L'opposto appunto del pluralismo garantito dalla Carta. L'opposto della laicità feconda che questa gerarchia sembra come ostinarsi a smarrire. Ma la cui ricchezza umana e insostituibile funzione civile ci vengono ricordate anche dai diritti costituzionali di Eluana. Onorati da cittadini, magistrati - e credenti - non dimentichi che le rigidità neointegraliste sono ciò di cui le nostre società hanno meno bisogno. E che i «sussulti di umanità e di libertà» sono la risorsa più preziosa su cui tutti dovremmo saper costruire.

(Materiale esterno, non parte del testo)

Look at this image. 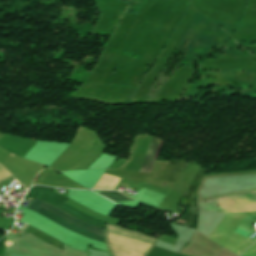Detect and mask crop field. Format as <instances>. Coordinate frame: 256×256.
<instances>
[{"instance_id":"crop-field-2","label":"crop field","mask_w":256,"mask_h":256,"mask_svg":"<svg viewBox=\"0 0 256 256\" xmlns=\"http://www.w3.org/2000/svg\"><path fill=\"white\" fill-rule=\"evenodd\" d=\"M43 204H44V202L35 199V201L30 205L29 210L37 212ZM42 208L46 209L47 211L51 212L52 214L56 215L57 217L61 218L62 220L66 221L70 224H73L75 226L86 229L88 231H91L93 233H96V234L101 235V236L104 237V231L103 230H101L99 228L92 227L88 224H85V223H83V222H81V221H79V220H77V219H75V218H73V217H71V216L53 208V207H51L50 205H48L46 203L44 204V206ZM42 208L37 213L41 214L42 216L46 217L47 219L65 227V228H67V229H69V230H71V231H73L77 234L85 235L87 237L93 238L96 241L104 243V238L103 237L98 236L96 234H93L91 232L85 231V230L80 229L78 227H75L73 225H70V224L62 221L61 219L57 218L56 216L52 215L51 213L47 212L46 210L42 209Z\"/></svg>"},{"instance_id":"crop-field-3","label":"crop field","mask_w":256,"mask_h":256,"mask_svg":"<svg viewBox=\"0 0 256 256\" xmlns=\"http://www.w3.org/2000/svg\"><path fill=\"white\" fill-rule=\"evenodd\" d=\"M171 186V183L149 178V180L143 187V190L163 196V194L167 193Z\"/></svg>"},{"instance_id":"crop-field-6","label":"crop field","mask_w":256,"mask_h":256,"mask_svg":"<svg viewBox=\"0 0 256 256\" xmlns=\"http://www.w3.org/2000/svg\"><path fill=\"white\" fill-rule=\"evenodd\" d=\"M7 174H9L5 168H3L2 166H0V179H2L3 177H5Z\"/></svg>"},{"instance_id":"crop-field-5","label":"crop field","mask_w":256,"mask_h":256,"mask_svg":"<svg viewBox=\"0 0 256 256\" xmlns=\"http://www.w3.org/2000/svg\"><path fill=\"white\" fill-rule=\"evenodd\" d=\"M100 193L117 201V202L133 200V199L127 198L125 196H122L115 191H101Z\"/></svg>"},{"instance_id":"crop-field-1","label":"crop field","mask_w":256,"mask_h":256,"mask_svg":"<svg viewBox=\"0 0 256 256\" xmlns=\"http://www.w3.org/2000/svg\"><path fill=\"white\" fill-rule=\"evenodd\" d=\"M155 239L107 225L106 246L110 256H145Z\"/></svg>"},{"instance_id":"crop-field-7","label":"crop field","mask_w":256,"mask_h":256,"mask_svg":"<svg viewBox=\"0 0 256 256\" xmlns=\"http://www.w3.org/2000/svg\"><path fill=\"white\" fill-rule=\"evenodd\" d=\"M0 208H1V206H0Z\"/></svg>"},{"instance_id":"crop-field-4","label":"crop field","mask_w":256,"mask_h":256,"mask_svg":"<svg viewBox=\"0 0 256 256\" xmlns=\"http://www.w3.org/2000/svg\"><path fill=\"white\" fill-rule=\"evenodd\" d=\"M120 179L104 174L93 189H114Z\"/></svg>"}]
</instances>
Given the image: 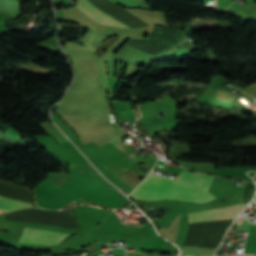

© Copyright Il Riformista, 20 ottobre 2007


Le chiacchiere non stanno a zero ma a meno 50! Siamo sempre al solito punto, ripetiamo sempre le stesse cose...che noia!
Prima di tutto: la sentenza della Corte di Cassazione non e' legge! Sara' la Corte di Appello di Milano a decidere che cosa fare sulla base di un nuovo processo. Per i laicisti: non cantate vittoria. La Corte ha stabilito due criteri strettissimi per consentire la sospensione dei trattamenti sanitari: l'accertamento di stato vegetativo permanente ed irreversibile (concetto astruso, impossibile, allo stato, da definire) e prova inconfutabile del fatto che, se la persona fosse cosciente, non continuerebbe le cure (nel caso di Eluana penso che tale volonta' non si possa evincere con certezza...).
E basta accusare il Cattolicesimo di integralismo solo perche', gne' gne', non si puo' fare come si vorrebbe! Vedo piu' integralismo in certi laicisti, in tutta onesta'...
Signori cari, il Parlamento e' votato dagli Italiani. Se essi scelgono politici cattolici (non sedicenti tali, ma veramente illuminati dal Magistero) occorre prendere atto che non si hanno maggioranze per fare certe leggi. Questa e' democrazia, non integralismo
.
Raffaella

1 commento:

Anonimo ha detto...

Come è stato giustamente fatto notare, il concetto di coma irreversibile è di difficile (impossibile) definizione. I casi di stati comatosi definiti dai medici "non più recuperabili", ma che poi si sono conclusi con il risveglio del paziente non sono certo pochi. Ne conosco uno anch'io. Un ragazzo della mia zona ebbe, diversi anni fa, un incidente e finì in coma. I medici chiesero alla madre il permesso di staccare la spina e donare gli oragani, ma ella non volle e con fermezza respinse le loro richieste, con la convinzione che il figlio si sarebbe ripreso. Così è stato. Lui, l'interessato, ripete da anni che se sua madre avesse dato retta a quei medici, lui ora non sarebbe più su questa terra...
Per quanto riguarda il secondo punto, la situazione mi sembra ancora più difficoltose e per almeno due buoni motivi. In primo luogo, come si fa a ritenere un pensiero detto anni prima vincolante? Voglio dire, come si fa a sospendere un trattamento vitale perché il diretto interessato ne aveva parlato anni prima (in questo caso particolare, almeno 15 anni prima!)? Come si fa a sapere se l'interessato è ancora di questa opinione? Chi può affermare con assoluta certezza che la ragazza non abbia la minima coscienza, caso in cui potrebbe aver cambiato idea?
E in secondo luogo: quando l'opinione era stata espressa, era essa frutto di una riflessione reale? Pensiamo a quante cose, anche di una certa importanza, vengono "buttate là", senza tanto pensarci, in certe conversazioni... e in base ad un pensiero di un momento, si potrebbe lasciar morire una persona?